Décontamination des polluants organiques des milieux aqueux à l’aide de matériaux bioinspirés sans polymères

Notre article a été accepté la semaine dernière dans un journal de l’American Chemical Society ; ACS Sustainable Chemistry

Ce travail porte sur la décontamination des polluants organiques présents dans l’eau à l’aide de matériaux bio-inspirés dérivés des acides nucléiques. Un communication devrait etre faite au niveau du CBRS (INC) et d’UB prochainement.

Résumé

L’eau est essentielle à la santé humaine et au développement économique en raison de son utilisation dans de nombreux domaines comme l’alimentation, l’assainissement, l’agriculture ou l’énergie etc. La présence de polluants organiques dans l’eau tels que les résidus issus de molécules pharmaceutiques, de produits cosmétiques, de pesticides, de perturbateurs endocriniens représente un problème majeur pour l’homme et son environnement. Aujourd’hui, malgré les différents procédés actuellement utilisés pour le traitements des eaux usées, la présence de ces contaminants organiques résiduels même à faible dose demeure et reste une importante préoccupation pour les populations.
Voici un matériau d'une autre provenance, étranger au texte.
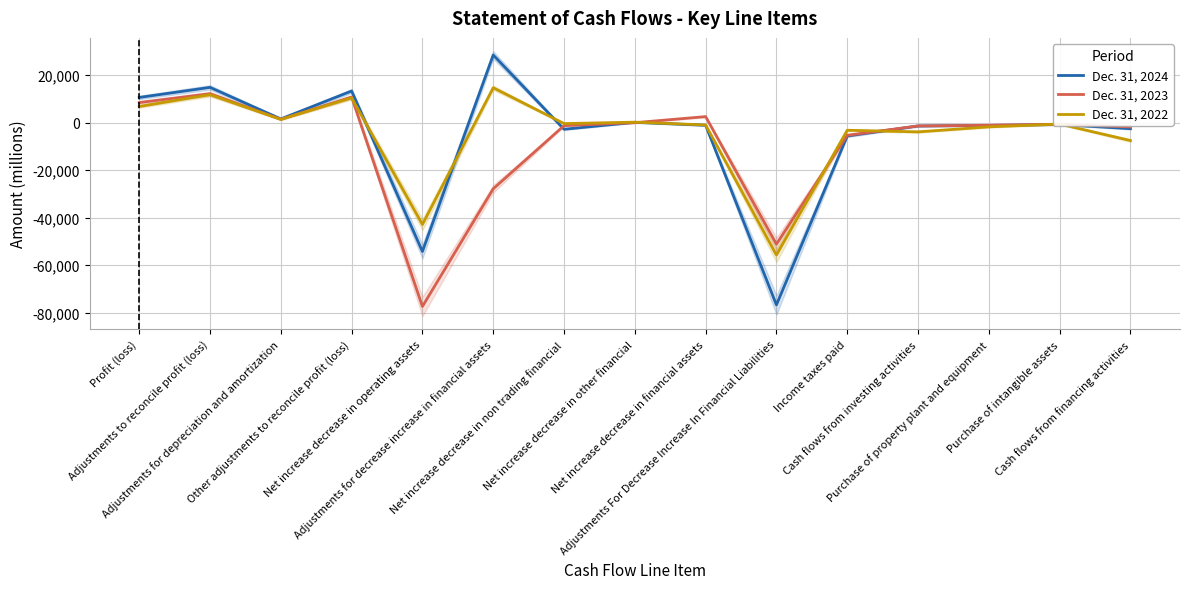

Between Adjustments for decrease increase in financial assets and Purchase of intangible assets, which series saw the biggest shift?

Dec. 31, 2024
L’impact de ces contaminants sur l’homme et l’environnement n’est pas encore totalement compris et la pollution de l’eau fait l’objet d’un intérêt grandissant de la part et des autorités sanitaires du monde entier.  Face à cette problématique de nouvelles stratégies de décontamination s’avèrent nécessaires. Dans la contribution publié dans le journal de l’American Chemical Society (ACS, Sustainable Chemistry & Engineering) une alternative aux systèmes de décontamination conventionnels est proposée. Le travail réalisé par l’équipe ChemBioPharm (laboratoire ARNA UMR5320-INSERM U1212) a permis de démontrer que les matériaux bio-inspirés dérivés des acides nucléiques (nucléolipides, NL) peuvent piéger intimement et efficacement les résidus de produits pharmaceutiques et / ou de pesticides dans leurs agrégats. A noter, ces biomatériaux sans polymère peuvent également décontaminer quantitativement des cocktails de polluants organiques incluant des mélanges de pesticides et/ou de médicaments. Ces résultats prometteurs permettent d’envisager de nouvelles perspectives dans le traitement des eaux usées.